The heat restrictions came after the Miami-Dade County Commission last year considered a proposal to require construction and agriculture companies to ensure that workers have access to water and to give them 10-minute breaks in the shade every two hours when the heat index is at least 95 degrees.

I was thrilled when I learned that the Supreme Court of Florida decided to allow a referendum on abortion this fall. Many people, including me, feared that the Court would throw out the referendum on grounds that the term “viability” is vague, that the referendum should call for a certain number of weeks.

Shouldn’t the public have the right to judge its laws?

But our reader, self-named Democracy, says it’s too soon to celebrate. The Court ‘s decision. It turns out, on close reading, that the Court inserted a barely noticed escape hatch if the referendum passes.

DeSantis appointed five of the seven justices on the Supreme Court.

Democracy wrote:

The Florida Supreme Court didn’t just do a “two-step” on abortion, they did a three-step.

First, the conservative Republican Supremes ruled 6-1 that the state constitution’s privacy protection(s) did NOT apply to abortion. They cited the U.S. Supreme Court’s Dobbs v. Jackson (2022) decision that REJECTED Roe v. Wade’s finding that “the constitutional right to privacy was broad enough to protect an abortion choice made by a ‘woman and her responsible physician.’ “ And, in so doing, the conservative Republican Supremes REJECTED what a previous state Supreme Court had found in interpreting Florida’s 1980 voter-approved Privacy Clause that “few decisions are more personal and intimate, more properly private, or more basic to individual dignity and autonomy, than a woman’s decision … whether to end her pregnancy.”

The conservative majority complained that when voters approved the Privacy Clause, they did not understand it to apply to abortion, an absolutely astounding claim.

As Justice Jorge Labarga wrote in dissent,

“I lament that what the majority has done today supplants Florida voters’ understanding — then and now — that the right of privacy includes the right to an abortion. The majority concludes that the public understanding of the right of privacy did not encompass the right to an abortion. However, the dominance of Roe in the public discourse makes it inconceivable that in 1980, Florida voters did not associate abortion with the right of privacy.” 
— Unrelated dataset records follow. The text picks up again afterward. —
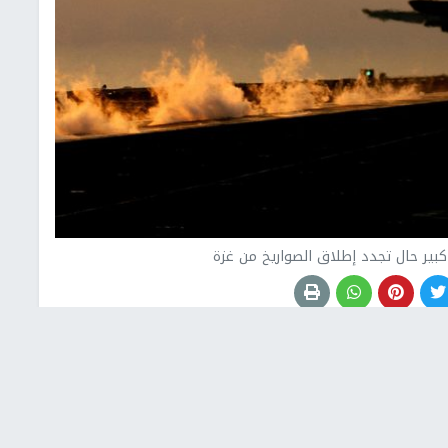
كبير حال تجدد إطلاق الصواريخ من غزة
بيني غانتس ، مساء اليوم الأربعاء، المقاومة في قطاع
ة
تجاه البلدات والمدن المحتلة من قبل اسرائيل سيكون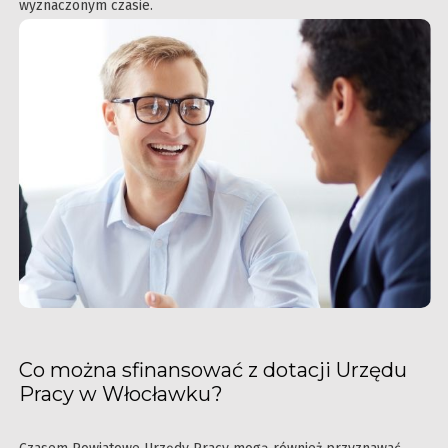
wyznaczonym czasie.
Co można sfinansować z dotacji Urzędu
Pracy w Włocławku?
Second, the conservative Republican Supremes ruled 4-3 that a constitutional amendment guaranteeing abortion rights CAN be placed on the ballot in Florida in November. The per curiam ballot decision said this:

“We decline to adopt a standard that would effectively vest us with the power to bar an amendment from the ballot because of a supposed ambiguity in the text of the amendment.”
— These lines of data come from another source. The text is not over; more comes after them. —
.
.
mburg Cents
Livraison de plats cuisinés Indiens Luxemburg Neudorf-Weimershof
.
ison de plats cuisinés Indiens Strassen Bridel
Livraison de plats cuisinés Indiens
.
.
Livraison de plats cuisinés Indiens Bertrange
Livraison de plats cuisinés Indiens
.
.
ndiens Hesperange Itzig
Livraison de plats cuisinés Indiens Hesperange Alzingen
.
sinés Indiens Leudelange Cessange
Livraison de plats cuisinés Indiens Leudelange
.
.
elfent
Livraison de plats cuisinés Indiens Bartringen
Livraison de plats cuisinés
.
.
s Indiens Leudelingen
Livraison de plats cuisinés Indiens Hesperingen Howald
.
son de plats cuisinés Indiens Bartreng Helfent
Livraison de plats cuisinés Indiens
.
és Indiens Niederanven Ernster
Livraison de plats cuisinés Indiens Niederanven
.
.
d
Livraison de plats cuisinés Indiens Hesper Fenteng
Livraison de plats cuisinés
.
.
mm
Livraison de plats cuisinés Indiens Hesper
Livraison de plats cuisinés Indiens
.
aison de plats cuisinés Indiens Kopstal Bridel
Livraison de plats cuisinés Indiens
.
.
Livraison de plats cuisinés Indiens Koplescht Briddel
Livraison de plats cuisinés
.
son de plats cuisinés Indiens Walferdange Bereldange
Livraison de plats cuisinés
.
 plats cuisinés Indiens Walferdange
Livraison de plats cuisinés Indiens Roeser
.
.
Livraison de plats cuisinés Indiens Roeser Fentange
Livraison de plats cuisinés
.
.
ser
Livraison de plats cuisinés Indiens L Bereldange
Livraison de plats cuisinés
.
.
Republican governor Ron DeSantis and Republican Attorney General — who is a Trumper and a seditionist — were opposed to voters deciding the abortion issue. The Amendment to Limit Government Interference with Abortion will need 60 percent of the vote to be passed.
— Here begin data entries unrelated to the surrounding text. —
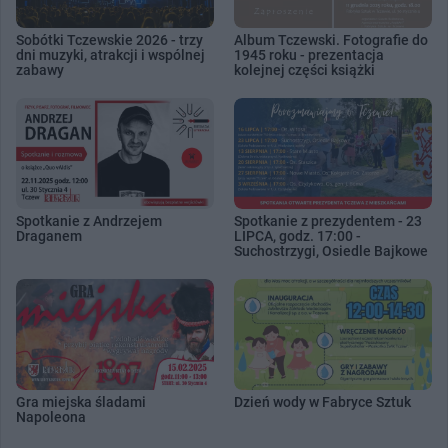
Sobótki Tczewskie 2026 - trzy
Album Tczewski. Fotografie do
dni muzyki, atrakcji i wspólnej
1945 roku - prezentacja
zabawy
kolejnej części książki
Spotkanie z Andrzejem
Spotkanie z prezydentem - 23
Draganem
LIPCA, godz. 17:00 -
Suchostrzygi, Osiedle Bajkowe
Gra miejska śladami
Dzień wody w Fabryce Sztuk
Napoleona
Third, the conservative Florida Supremes hedged their bets. In oral arguments and in writing, several of the justices raised the issue of fetal personhood, questioning how an amendment protecting the right to an abortion would square with the state constitution’s guarantee that all “‘natural persons’ have a right to life and liberty.” The Chief Justice wrote that an abortion protection amendment “would constitutionalize restrictions on the people’s authority to use law to protect an entire class of human beings from private harm.”

Thus, the conservative Republican majority wrote, yes, voters CAN get to decide if they want to pass The Amendment to Limit Government Interference with Abortion amendment, BUT it may well be in direct opposition to “personhood rights as applied to the unborn child.”

And guess who gets to decide THAT question?

As University of California-Davis law professor Mary Ziegler put it,

“They’re saying the constitution may still protect the fetus and unborn child, and that question is still alive.”